If we really want to understand games, we need to experience them and not just talk about them from the outside. The moment people start playing a broader range of games, they quickly realize how incredibly colorful, diverse, complex, and powerful this medium really is, far beyond traditional entertainment. I often recommend exploring shorter indie games in particular, because they showcase the enormous diversity of mechanics, stories, perspectives, and design philosophies that exist in this space. Many of them are like interactive art pieces. Some teach through experimentation, some through collaboration, some by putting you into unfamiliar perspectives, and some by forcing you to make meaningful decisions and live with their consequences. That is something games can do in a very unique way. They don’t just tell us something. They let us experience systems, choices, emotions, and consequences firsthand.
You teach game development. For EDMEDIA attendees who may not identify as game designers, what is one idea from game development that you wish more educators, instructional designers, and researchers would adopt?

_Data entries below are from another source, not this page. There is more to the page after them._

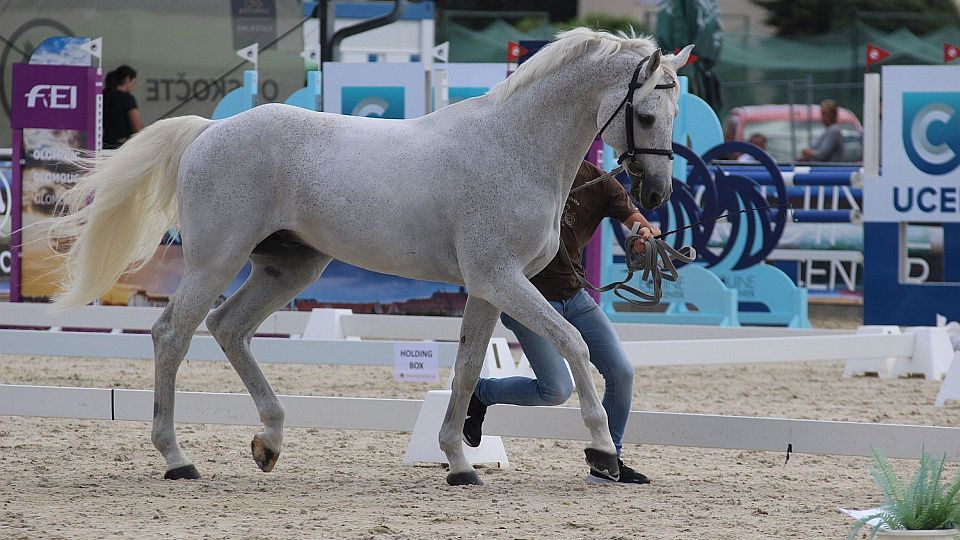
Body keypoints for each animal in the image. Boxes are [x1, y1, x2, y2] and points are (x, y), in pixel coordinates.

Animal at [50, 28, 693, 486]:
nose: (655, 195)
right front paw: (602, 451)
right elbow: (575, 344)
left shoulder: (488, 287)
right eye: (645, 113)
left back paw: (269, 442)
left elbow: (466, 369)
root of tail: (210, 130)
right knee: (172, 334)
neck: (515, 148)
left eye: (675, 112)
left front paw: (460, 463)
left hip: (289, 266)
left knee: (228, 327)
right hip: (215, 261)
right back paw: (177, 458)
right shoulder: (501, 278)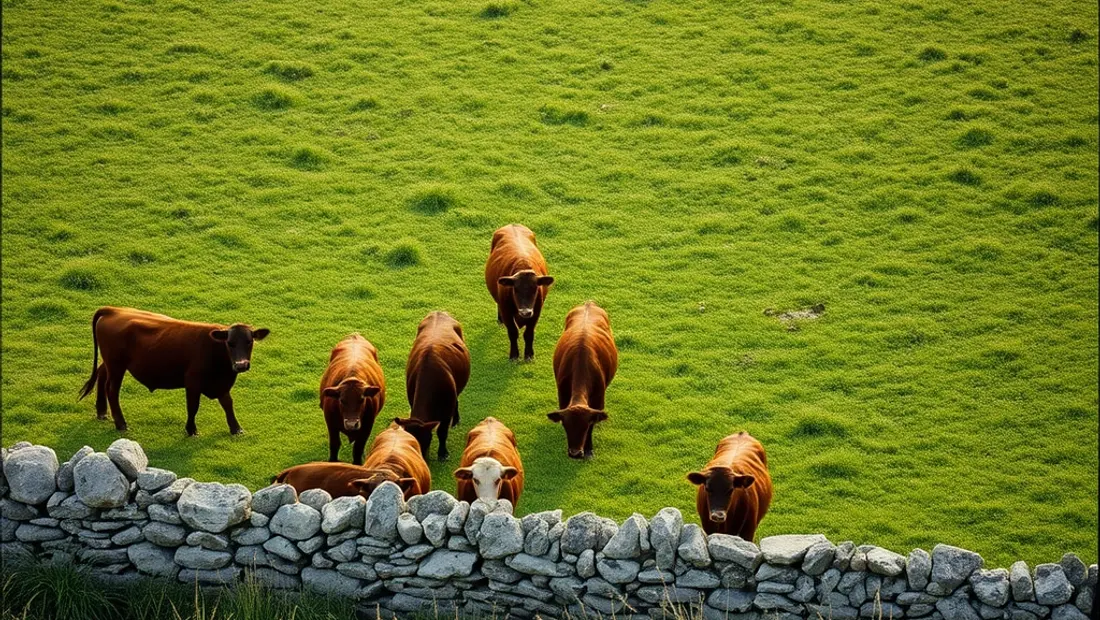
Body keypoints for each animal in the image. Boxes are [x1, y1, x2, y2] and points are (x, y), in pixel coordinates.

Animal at [77, 307, 269, 435]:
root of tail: (114, 310)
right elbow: (193, 406)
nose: (241, 365)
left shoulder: (221, 384)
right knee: (112, 390)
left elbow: (228, 403)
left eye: (249, 341)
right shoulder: (192, 382)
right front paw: (191, 430)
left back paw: (102, 412)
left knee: (101, 375)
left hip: (110, 362)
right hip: (117, 365)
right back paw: (121, 423)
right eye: (230, 343)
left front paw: (236, 428)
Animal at [320, 334, 387, 465]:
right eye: (341, 400)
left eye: (362, 399)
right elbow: (335, 444)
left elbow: (358, 449)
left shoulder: (367, 427)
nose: (351, 424)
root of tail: (355, 335)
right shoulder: (330, 423)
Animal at [394, 311, 471, 461]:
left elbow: (442, 432)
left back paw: (456, 420)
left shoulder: (446, 411)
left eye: (425, 439)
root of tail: (439, 312)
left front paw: (443, 453)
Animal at [484, 224, 554, 361]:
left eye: (535, 289)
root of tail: (512, 225)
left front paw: (529, 354)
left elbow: (529, 333)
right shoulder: (506, 311)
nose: (525, 312)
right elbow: (513, 332)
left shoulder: (536, 312)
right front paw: (514, 355)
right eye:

One idea from recent game development that I love is that learning does not always need to feel easy to feel meaningful. Some of the most memorable games deliberately dare to be difficult. Take Dark Souls, for example. Players go into that experience knowing they will fail. Sometimes dozens, maybe even hundreds of times against the same boss. And yet they keep going. Why? Because the game creates a powerful message that improvement is possible. Every failure teaches you something. Every attempt makes you a little better. And eventually, through practice and persistence, you overcome what once felt impossible. I absolutely love that mindset, and I think education can learn a lot from it. Learning can, and sometimes should, be difficult. Struggle is not always a sign that something is wrong but maybe also a sign that growth is happening. What I would love to see more in education is learning experiences that don’t remove challenge, but instead create safe spaces for failure, iteration, feedback, and persistence. So that students can understand: if I keep learning, experimenting, and improving, I will get there. And perhaps most importantly: at some point, you stop fearing the difficult parts… and start enjoying the challenge itself.
About
Johanna Pirker is a computer scientist working at the intersection of game development, education, and interactive technologies. Her research explores how games, VR, and AI can enhance learning, collaboration, and problem-solving. With experience in both industry and academia, including work at EA and research at MIT, she currently serves as a Full Professor at the Technical University of Munich and Associate Professor at Graz University of Technology. She is active in science communication, interdisciplinary research, and was named to the Forbes 30 Under 30 list for science.